1,550 nm Erbium-Doped and 1,927 nm Thulium Nonablative Fractional Laser System: Best Practices and Treatment Setting Recommendations.

BACKGROUND: The Fraxel Dual laser system (Solta Medical, Inc., Bothell, WA) contains a 1,550 and 1,927 nm wavelength single handpiece with different indications for each wavelength.
OBJECTIVE: To discuss treatment setting recommendations and best practices for select on-label and investigational applications of the 1,550 and 1,927 nm dual laser system.
MATERIALS AND METHODS: Eight board-certified dermatologists with 10 or more years of experience with the 1,550 and 1,927 nm laser system completed an online survey about their clinical experience with the system and then participated in a roundtable to share clinical perspectives and best practices for using the laser system.
RESULTS: For all Fitzpatrick skin types, treatment recommendations were described for selected approved indications for the 1,550 and 1,927 nm laser system, including both lasers in combination.
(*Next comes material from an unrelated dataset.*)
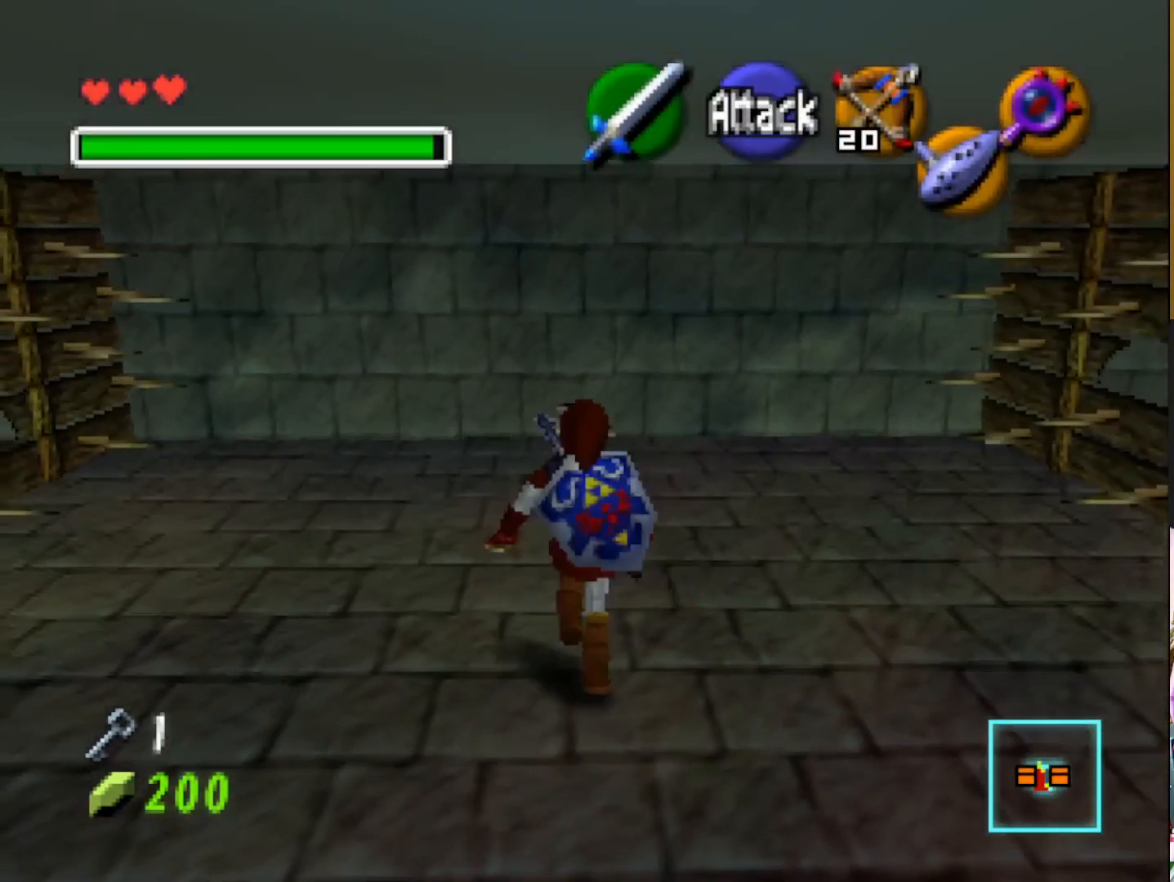
{"buttons": [], "left_stick": "center", "right_stick": "center", "events": []}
Treatment recommendations were also reached for investigational applications with the 1,550 nm laser and 1,927 nm laser. Best practices for using the lasers during the treatment session to achieve optimal outcomes and decrease the post-treatment recovery time were compiled.
CONCLUSION: The 1,550 and 1,927 nm dual laser system is effective for a wide range of aesthetic and therapeutic applications, on and off the face and across all Fitzpatrick skin types.
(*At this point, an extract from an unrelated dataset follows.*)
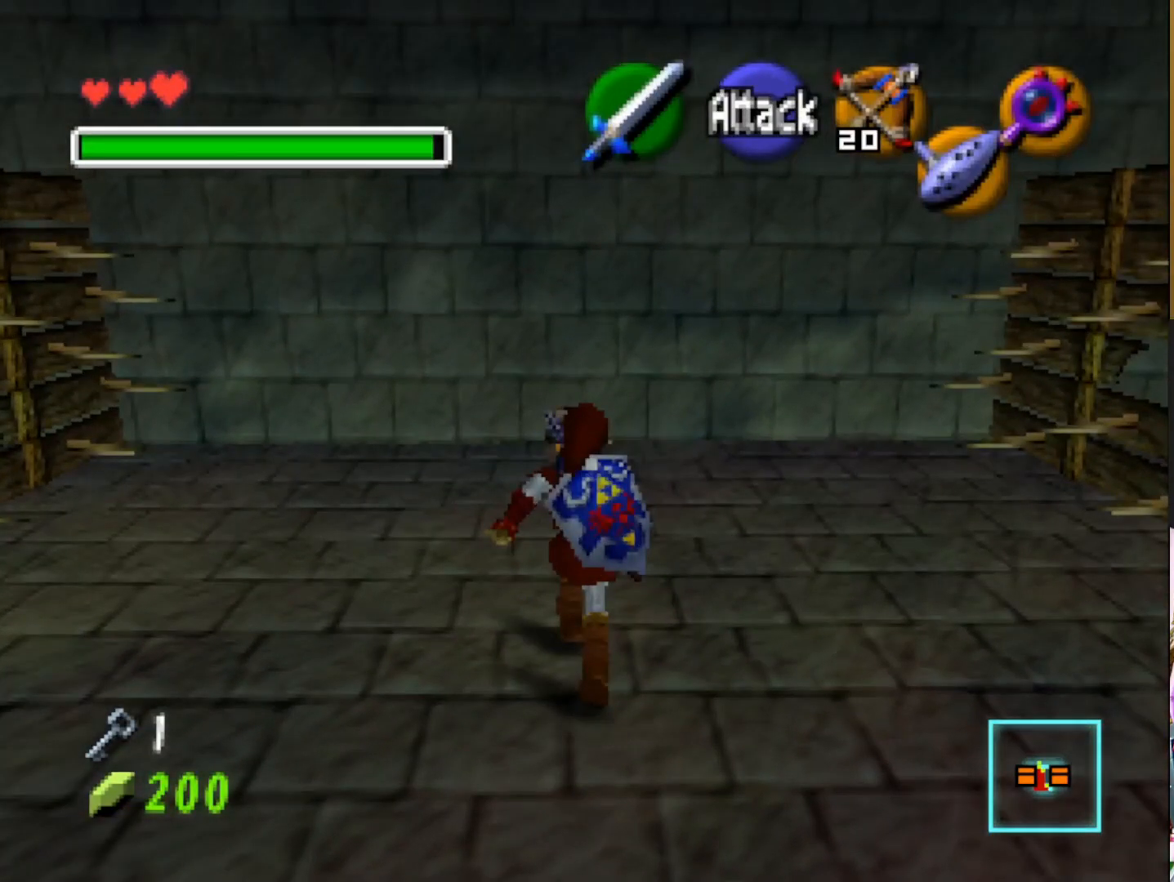
{"buttons": [], "left_stick": "center", "right_stick": "center", "events": []}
Nonablative fractional lasers (NFLs) for facial rejuvenation are midinfrared lasers with wavelengths ranging from 1,320 to 1,940 nm that target water as a chromophore. Fractional laser treatment produces an array of microscopic treatment zones (MTZs) of thermal injury to the skin that induce a dermal wound response without damaging the epidermis.[1,2]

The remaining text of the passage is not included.